Potato Chips So, here's a double-header recipe for today. I developed my own potato wedge/chip recipe by combining a bunch of different ones from Pinterest. Normally, I will peel a potato and slice it as thin as I can. I average probably 1/8 inch thickness, but it's very inconsistent and doesn't really matter. I dump the slices in a big bowl and either put a tiny splash (maybe 2 tsp?) of oil in there, then dump a generous helping of seasoning salt on top. I give it a good mix with my hands, and spread them on an oiled baking sheet. Pop those bad boys in the oven at 350 for 15-30 minutes depending on thickness and level of crunchiness you want. OKAY. Now you have two options. Either eat these delicious French fry-circles plain, with ketchup, or dunked in left over Chick Fil-a sauce that you have because you always ask for like, four extra packets so you can eat it at home. Seriously, if they would just go ahead and bottle that stuff up, that'd be great. Option two, pull the potatoes out 1-2 minutes early and put toppings on. What toppings? Whatever you dang well want. I've done shredded cheese and bacon bits, Italian cheese and imitation crab meat (don't judge), or more seasonings. It's your job to get creative here. Today, as you can see in the pictures, we attempted to make a chip consistency by slicing the potato really thin. My grandma has all sorts of fancy kitchen tools that can do that, and I do not (except now I do because she had an extra Salad Shooter just lying around). Same prep method, timing was more of a "keep an eye on it." They came out either kind of squisy or burnt. Still edible, but I think I'm going to stick to the thicker wedgie version. Heh. Wedgie. I know you want a recipe to share on your Facebook page, so here you go.
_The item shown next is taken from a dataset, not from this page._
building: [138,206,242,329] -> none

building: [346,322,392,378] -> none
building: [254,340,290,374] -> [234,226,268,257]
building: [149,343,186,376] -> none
Nicole's Potato Circley Things Ingredients:
- However many potatoes you want
- Seasoning salt, or whatever seasonings you like
- Oil, whatever kind you prefer to cook with, but not rotor oil, because that only goes on French horns and trigger trombones, it does NOT go on your trumpet, okay? No. Put it back. Make sure the bottle says VALVE oil. No, not key oil. V-A-L-V-E. Now go sit down.
Preheat oven to 350. Spray your baking sheet with cooking spray. Slice the potato fairly thin, between 1/8 and 1/4 inch. Those annoying half-slices that you get as your cut gets more and more crooked are fine and will work just fine. Dump the slices in a bowl and either pour a little splash of oil in or spray them really good with cooking spray. Add in however much seasoning you want. I'd go a little heavier than you think because some of it manages to disappear during cooking. Spread them out on your sheet and put them in the oven for 15 minutes. Check on them occasionally as some may be done and turn brown quicker than others. You may have to leave some in a bit longer as well. They're done when you start to see browning on the tops and edges, but before they shrivel up into a brown flake.